The 10-17 fisheye, which I own, is a fun and useful lens. However, it suffers from a field curvature issue which can, at times, make it a bit of a pain to use, especially in lower light. It's not a big problem all the time, but it can be at times.


----------



## Pag (Sep 29, 2014)

A 50mm fish eye? ???


----------



## Stuart (Sep 29, 2014)

A wacky fisheye at 10mm and a wide angle zoom to 50mm - If the price is right this could be rather fun. Will it be a full round fisheye?


----------



## ajfotofilmagem (Sep 29, 2014)

A zoom lens 10-50mm would crazily good, if it were rectilinear. :  It seems to me that the geometric distortion will continue uncorrected even in 50mm. Can be a lens for "special effects" only.


----------



## Lee Jay (Sep 29, 2014)

ajfotofilmagem said:


> A zoom lens 10-50mm would crazily good, if it were rectilinear. :  It seems to me that the geometric distortion will continue uncorrected even in 50mm. Can be a lens for "special effects" only.
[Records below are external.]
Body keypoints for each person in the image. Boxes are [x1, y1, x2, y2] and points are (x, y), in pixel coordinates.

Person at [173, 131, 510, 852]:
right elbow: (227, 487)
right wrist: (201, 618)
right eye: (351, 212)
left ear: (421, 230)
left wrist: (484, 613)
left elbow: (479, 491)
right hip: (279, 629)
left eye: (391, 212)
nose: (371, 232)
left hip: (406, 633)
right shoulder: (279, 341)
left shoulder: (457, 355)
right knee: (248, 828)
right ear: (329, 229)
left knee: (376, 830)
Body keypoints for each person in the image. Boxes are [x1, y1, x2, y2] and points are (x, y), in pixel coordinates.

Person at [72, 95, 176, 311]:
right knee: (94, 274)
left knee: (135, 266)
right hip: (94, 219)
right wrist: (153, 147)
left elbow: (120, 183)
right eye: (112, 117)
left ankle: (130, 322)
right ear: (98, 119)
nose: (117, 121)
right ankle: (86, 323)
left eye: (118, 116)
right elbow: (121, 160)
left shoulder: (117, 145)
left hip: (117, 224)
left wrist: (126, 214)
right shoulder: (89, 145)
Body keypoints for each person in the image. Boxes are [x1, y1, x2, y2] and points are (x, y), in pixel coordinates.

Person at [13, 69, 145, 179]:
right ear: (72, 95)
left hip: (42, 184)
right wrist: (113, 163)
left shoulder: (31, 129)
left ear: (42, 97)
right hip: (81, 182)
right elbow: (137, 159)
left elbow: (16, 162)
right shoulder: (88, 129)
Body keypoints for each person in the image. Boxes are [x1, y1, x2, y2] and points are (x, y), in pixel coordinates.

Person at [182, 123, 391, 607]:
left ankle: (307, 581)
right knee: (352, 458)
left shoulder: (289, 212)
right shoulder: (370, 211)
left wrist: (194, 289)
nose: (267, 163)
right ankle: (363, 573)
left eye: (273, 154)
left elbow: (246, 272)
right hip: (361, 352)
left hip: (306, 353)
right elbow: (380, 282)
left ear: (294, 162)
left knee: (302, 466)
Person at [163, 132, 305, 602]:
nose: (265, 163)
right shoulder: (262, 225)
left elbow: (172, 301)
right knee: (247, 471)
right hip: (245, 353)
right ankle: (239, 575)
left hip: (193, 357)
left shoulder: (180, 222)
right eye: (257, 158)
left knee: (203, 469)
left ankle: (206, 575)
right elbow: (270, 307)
All projections have distortion. Rectilinears keep straight lines straight but make round things oval. Fisheyes keep round things round but make straight lines curved.

These are all full-frame fisheye shots that have not been "defished".


----------



## dadgummit (Sep 29, 2014)

hmmmmm
10mm would fill the frame on a crop or it would be close to circular on a full frame. 

I am wondering if it will really be a fisheye. A 10mm fisheye is fun but a 50mm length with fish distortion would just look off. Also I do not see that much of a market for it. a 10mm to 50mm UWA to standard zoom would be a cool combination for crop users. 

When you look online for the Samyang (or the other brands it is sold as) 14mm f2.8 many are listed as a fisheye when we all know it is not a fisheye lens.


----------



## Mt Spokane Photography (Sep 29, 2014)

dadgummit said:


> hmmmmm
> 10mm would fill the frame on a crop or it would be close to circular on a full frame.
> 
> I am wondering if it will really be a fisheye.


 
You can read the patent, it says Fisheye. This is not a rumor, just reporting on a patent. There is a diagram straight out of the patent in the article, it also says Fisheye.

I've never seen the 14mm Samyang sold as a fisheye. It merely distorts the image horribly.

Tokina has a history of decent wide angle lenses sold for a low price. I have a old 17mm f.3,5 and its very good.


----------



## dadgummit (Sep 29, 2014)

Mt Spokane Photography said:


> dadgummit said:
> 
> 
> > hmmmmm
> ...



I can't read japanese so I will have to take your word that it says Fisheye and not another ambiguous word that the Google translator displayed as fisheye as a mistake. 

here is one link for the 14mm f2.8 fisheye that is not a fisheye
http://www.amazon.com/Bower-SLY1428C-Ultra-Wide-Angle-Fisheye/dp/B003VWDVLO

I completely agree about the Tokina, I have the 10-17 and it is great!


----------



## BozillaNZ (Sep 30, 2014)

This is the next level of relying on software PP to correct for barrel distortion so lens makers can cheap out and leaving the distortion uncorrected: A fish eye zoom from wide to tele! Barrel distortion is never corrected and if you want you can rely on software to do that! And kiss your sharp corners good bye!


----------